Down again, and not wrong to say it peaked shortly after oil prices collapsed. See chart below:
United States : Consumer Sentiment
Highlights
Just when you think you’ve gotten through the week, consumer sentiment dives and, perhaps, tips the balance against a rate hike. The mid-month September flash for the consumer sentiment index is down more than 6 points to 85.7 which is below Econoday’s low-end forecast. The index is now at its lowest point since September last year.
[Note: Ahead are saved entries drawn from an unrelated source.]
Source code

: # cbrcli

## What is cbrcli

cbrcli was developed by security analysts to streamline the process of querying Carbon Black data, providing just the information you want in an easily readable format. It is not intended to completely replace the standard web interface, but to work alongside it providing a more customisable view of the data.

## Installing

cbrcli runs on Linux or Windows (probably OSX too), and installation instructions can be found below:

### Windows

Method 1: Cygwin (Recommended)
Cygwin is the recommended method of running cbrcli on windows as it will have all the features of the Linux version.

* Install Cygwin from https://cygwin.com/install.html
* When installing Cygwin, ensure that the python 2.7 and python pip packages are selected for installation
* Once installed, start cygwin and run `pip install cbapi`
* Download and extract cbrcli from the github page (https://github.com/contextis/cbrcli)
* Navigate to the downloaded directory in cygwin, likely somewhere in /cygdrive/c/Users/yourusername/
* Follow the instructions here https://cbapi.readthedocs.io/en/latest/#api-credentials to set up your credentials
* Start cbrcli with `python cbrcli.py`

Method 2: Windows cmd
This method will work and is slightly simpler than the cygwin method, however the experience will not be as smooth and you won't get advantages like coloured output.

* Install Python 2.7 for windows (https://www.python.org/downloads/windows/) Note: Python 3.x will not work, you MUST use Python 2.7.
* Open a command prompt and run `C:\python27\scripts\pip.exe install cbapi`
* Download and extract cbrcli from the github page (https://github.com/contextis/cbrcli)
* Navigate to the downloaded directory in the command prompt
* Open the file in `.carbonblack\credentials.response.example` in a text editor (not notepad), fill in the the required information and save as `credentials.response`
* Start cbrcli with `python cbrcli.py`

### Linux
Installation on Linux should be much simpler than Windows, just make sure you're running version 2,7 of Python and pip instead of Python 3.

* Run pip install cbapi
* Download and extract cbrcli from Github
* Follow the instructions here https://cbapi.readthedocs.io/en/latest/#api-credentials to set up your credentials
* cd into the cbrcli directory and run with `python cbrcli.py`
Weakness is centered in the expectations component which is down more than 7 points to 76.4, also the lowest reading since last September. Weakness in this component points to a downgrade for the outlook on jobs and income. The current conditions component also fell, down nearly 5 points to 100.3 for its weakest reading since October. Weakness here points to weakness for September consumer spending. Inflation readings are quiet but did tick 1 tenth higher for both the 1-year outlook, at 2.9 percent, and the 5-year, at 2.8 percent.
New York Fed President William Dudley himself has said he is focused on this report as an early indication of how U.S. consumers are responding to Chinese-based market turbulence. These results offer a rallying cry for the doves at next week’s FOMC meeting.
Low euro helping Italy:
Italy : Industrial Production
Highlights
The goods producing sector comfortably exceeded expectations in July. A 1.1 percent monthly increase in output ex-construction followed a minimally smaller revised 1.0 percent drop in June for annual workday adjusted growth of 2.7 percent, up from minus 0.3 percent at the end of the second quarter. The monthly profile remains volatile but the trend at least appears to be mildly positive.
July’s monthly bounce, the sharpest since June 2014, was reassuringly broad-based. The erratic energy subsector (7.1 percent) led the way but there were tidy gains too in consumer goods (1.0 percent), capital goods (0.3 percent) and intermediates (0.6 percent).
July’s data put overall industrial production (ex-construction) 0.7 percent above its average level in the second quarter when it climbed 0.5 percent versus the January-March period. Moreover, while August’s manufacturing PMI (53.8) saw its lowest level since April, it still indicated further healthy increases in both output and, importantly, new orders. Accordingly it looks as if goods production should provide useful support to third quarter GDP growth. That said, the sector still has a long way to go to get anywhere near its pre-Great Recession peak in April 2008. Compared with then, output is still down some 24 percent.